Action item:
Your answer should be the lines below from the one with "staining displays weak" to the one with "photomicrograph of neoplastic", both included, given again exactly and with nothing added.

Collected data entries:

BEGIN

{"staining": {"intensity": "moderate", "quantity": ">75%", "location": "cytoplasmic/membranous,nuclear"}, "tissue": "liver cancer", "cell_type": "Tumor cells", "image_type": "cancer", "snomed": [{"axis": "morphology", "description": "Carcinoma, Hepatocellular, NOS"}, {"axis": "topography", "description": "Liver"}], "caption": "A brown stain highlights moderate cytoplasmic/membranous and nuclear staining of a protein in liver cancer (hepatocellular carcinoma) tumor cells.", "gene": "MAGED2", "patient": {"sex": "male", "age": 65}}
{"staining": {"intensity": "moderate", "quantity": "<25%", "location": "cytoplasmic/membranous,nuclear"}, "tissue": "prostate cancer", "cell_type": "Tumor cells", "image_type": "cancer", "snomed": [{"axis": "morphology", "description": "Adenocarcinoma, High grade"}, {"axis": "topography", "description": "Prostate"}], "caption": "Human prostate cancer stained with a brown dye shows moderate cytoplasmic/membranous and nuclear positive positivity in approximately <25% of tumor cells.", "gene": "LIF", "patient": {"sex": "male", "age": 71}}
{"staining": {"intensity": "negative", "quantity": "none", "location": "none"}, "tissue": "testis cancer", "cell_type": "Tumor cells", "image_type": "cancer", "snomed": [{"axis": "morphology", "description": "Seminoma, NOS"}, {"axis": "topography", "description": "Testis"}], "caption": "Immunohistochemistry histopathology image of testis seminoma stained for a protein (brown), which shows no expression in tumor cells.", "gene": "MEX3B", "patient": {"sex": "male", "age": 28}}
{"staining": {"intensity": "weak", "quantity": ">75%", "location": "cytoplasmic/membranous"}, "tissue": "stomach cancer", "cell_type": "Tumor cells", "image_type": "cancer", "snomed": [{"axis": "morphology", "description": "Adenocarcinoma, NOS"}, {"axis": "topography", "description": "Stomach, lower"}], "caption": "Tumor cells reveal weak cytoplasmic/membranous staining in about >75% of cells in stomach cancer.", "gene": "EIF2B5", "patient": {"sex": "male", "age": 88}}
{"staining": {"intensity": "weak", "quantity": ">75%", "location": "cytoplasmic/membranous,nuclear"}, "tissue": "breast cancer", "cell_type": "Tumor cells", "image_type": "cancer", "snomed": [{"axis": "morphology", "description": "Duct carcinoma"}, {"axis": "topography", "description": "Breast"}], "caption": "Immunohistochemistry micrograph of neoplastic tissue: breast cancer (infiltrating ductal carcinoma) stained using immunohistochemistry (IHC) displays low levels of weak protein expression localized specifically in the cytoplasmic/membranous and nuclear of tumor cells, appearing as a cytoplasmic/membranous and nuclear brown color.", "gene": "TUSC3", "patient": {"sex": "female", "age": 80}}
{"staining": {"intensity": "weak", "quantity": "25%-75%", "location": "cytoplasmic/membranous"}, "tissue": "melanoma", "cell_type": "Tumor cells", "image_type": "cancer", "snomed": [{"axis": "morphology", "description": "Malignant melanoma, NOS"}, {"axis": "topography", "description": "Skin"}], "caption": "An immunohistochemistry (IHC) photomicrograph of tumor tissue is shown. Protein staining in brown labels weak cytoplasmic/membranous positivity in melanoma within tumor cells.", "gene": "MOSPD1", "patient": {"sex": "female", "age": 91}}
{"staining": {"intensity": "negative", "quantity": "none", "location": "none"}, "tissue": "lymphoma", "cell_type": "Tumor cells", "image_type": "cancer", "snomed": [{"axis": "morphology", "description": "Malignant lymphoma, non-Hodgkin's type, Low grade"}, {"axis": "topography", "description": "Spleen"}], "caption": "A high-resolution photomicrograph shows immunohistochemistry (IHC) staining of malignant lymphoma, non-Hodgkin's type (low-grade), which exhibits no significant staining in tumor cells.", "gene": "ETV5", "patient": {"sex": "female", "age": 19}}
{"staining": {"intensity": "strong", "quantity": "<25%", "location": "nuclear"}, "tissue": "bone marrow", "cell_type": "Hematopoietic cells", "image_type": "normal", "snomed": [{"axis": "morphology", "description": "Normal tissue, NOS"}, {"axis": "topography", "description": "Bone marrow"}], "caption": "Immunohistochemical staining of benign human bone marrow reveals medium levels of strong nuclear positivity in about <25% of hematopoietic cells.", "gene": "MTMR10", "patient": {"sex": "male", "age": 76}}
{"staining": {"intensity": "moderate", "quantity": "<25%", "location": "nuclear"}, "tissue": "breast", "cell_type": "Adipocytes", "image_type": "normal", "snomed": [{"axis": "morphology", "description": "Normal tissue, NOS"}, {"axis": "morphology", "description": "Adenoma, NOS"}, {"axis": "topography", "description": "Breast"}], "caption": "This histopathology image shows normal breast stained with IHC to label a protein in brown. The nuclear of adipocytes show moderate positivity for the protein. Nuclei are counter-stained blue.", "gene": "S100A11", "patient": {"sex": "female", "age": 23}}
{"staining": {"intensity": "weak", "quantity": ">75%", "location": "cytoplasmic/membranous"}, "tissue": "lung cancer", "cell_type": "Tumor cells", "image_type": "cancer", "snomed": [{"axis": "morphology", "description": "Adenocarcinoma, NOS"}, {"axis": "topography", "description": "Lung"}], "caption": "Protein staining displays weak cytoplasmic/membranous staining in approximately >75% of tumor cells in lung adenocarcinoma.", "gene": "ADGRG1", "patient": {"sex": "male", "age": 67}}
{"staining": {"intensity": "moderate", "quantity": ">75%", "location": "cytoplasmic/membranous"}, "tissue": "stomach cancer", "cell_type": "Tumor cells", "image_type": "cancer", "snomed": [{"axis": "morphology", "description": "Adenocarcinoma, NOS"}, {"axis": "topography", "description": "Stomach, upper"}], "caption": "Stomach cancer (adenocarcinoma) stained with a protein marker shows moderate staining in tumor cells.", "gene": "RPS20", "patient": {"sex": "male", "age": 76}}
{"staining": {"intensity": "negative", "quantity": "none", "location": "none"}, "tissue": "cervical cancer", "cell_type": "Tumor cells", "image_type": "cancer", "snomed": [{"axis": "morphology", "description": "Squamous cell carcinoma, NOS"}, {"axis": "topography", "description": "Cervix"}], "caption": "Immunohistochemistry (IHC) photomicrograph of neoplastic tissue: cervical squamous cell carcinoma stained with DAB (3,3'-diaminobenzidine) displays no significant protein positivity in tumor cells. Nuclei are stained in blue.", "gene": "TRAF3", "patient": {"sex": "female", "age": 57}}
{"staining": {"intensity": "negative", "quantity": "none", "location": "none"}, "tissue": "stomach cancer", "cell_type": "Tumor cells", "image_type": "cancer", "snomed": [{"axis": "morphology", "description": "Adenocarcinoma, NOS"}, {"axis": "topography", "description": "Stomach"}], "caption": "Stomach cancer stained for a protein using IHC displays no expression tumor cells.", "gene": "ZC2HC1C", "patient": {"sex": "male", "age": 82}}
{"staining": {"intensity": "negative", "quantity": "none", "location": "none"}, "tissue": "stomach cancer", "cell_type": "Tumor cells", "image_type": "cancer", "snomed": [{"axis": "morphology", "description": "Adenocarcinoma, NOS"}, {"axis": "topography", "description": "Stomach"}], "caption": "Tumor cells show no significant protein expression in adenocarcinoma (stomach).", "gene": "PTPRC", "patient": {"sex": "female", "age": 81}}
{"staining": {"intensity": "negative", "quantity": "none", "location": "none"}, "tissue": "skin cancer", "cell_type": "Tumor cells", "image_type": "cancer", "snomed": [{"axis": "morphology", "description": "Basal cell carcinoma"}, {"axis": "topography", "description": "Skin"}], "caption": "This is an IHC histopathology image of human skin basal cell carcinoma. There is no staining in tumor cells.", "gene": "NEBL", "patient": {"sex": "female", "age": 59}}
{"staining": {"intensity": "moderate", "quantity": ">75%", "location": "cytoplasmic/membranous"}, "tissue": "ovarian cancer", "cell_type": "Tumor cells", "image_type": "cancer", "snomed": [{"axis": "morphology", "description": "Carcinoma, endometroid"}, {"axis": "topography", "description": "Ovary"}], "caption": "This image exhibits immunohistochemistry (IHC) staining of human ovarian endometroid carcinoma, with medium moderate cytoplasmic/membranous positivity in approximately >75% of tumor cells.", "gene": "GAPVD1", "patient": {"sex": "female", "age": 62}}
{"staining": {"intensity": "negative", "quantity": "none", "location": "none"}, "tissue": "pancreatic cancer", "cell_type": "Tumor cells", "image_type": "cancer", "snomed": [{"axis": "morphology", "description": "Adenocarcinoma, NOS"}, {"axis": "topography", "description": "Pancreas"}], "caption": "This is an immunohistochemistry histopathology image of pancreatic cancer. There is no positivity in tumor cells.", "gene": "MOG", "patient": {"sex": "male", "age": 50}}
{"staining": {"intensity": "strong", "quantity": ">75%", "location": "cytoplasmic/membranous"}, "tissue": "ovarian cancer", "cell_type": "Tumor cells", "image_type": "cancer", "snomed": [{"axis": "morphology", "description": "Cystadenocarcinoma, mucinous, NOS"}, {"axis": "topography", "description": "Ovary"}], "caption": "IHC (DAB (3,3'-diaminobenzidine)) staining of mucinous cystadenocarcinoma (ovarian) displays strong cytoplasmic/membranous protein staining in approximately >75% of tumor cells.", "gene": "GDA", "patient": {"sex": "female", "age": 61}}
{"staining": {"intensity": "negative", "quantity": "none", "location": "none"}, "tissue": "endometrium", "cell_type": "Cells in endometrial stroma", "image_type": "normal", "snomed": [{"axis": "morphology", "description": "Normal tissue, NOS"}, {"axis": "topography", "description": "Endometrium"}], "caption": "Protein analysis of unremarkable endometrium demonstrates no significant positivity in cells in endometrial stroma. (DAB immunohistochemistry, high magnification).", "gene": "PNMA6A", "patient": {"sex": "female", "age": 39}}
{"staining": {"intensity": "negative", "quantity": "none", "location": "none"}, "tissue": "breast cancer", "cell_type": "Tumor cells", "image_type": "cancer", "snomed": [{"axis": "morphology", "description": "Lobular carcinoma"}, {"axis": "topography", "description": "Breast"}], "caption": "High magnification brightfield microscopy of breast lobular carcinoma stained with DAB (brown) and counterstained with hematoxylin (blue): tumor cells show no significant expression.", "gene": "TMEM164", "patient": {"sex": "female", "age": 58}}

END

Response for this exercise:
{"staining": {"intensity": "weak", "quantity": ">75%", "location": "cytoplasmic/membranous"}, "tissue": "lung cancer", "cell_type": "Tumor cells", "image_type": "cancer", "snomed": [{"axis": "morphology", "description": "Adenocarcinoma, NOS"}, {"axis": "topography", "description": "Lung"}], "caption": "Protein staining displays weak cytoplasmic/membranous staining in approximately >75% of tumor cells in lung adenocarcinoma.", "gene": "ADGRG1", "patient": {"sex": "male", "age": 67}}
{"staining": {"intensity": "moderate", "quantity": ">75%", "location": "cytoplasmic/membranous"}, "tissue": "stomach cancer", "cell_type": "Tumor cells", "image_type": "cancer", "snomed": [{"axis": "morphology", "description": "Adenocarcinoma, NOS"}, {"axis": "topography", "description": "Stomach, upper"}], "caption": "Stomach cancer (adenocarcinoma) stained with a protein marker shows moderate staining in tumor cells.", "gene": "RPS20", "patient": {"sex": "male", "age": 76}}
{"staining": {"intensity": "negative", "quantity": "none", "location": "none"}, "tissue": "cervical cancer", "cell_type": "Tumor cells", "image_type": "cancer", "snomed": [{"axis": "morphology", "description": "Squamous cell carcinoma, NOS"}, {"axis": "topography", "description": "Cervix"}], "caption": "Immunohistochemistry (IHC) photomicrograph of neoplastic tissue: cervical squamous cell carcinoma stained with DAB (3,3'-diaminobenzidine) displays no significant protein positivity in tumor cells. Nuclei are stained in blue.", "gene": "TRAF3", "patient": {"sex": "female", "age": 57}}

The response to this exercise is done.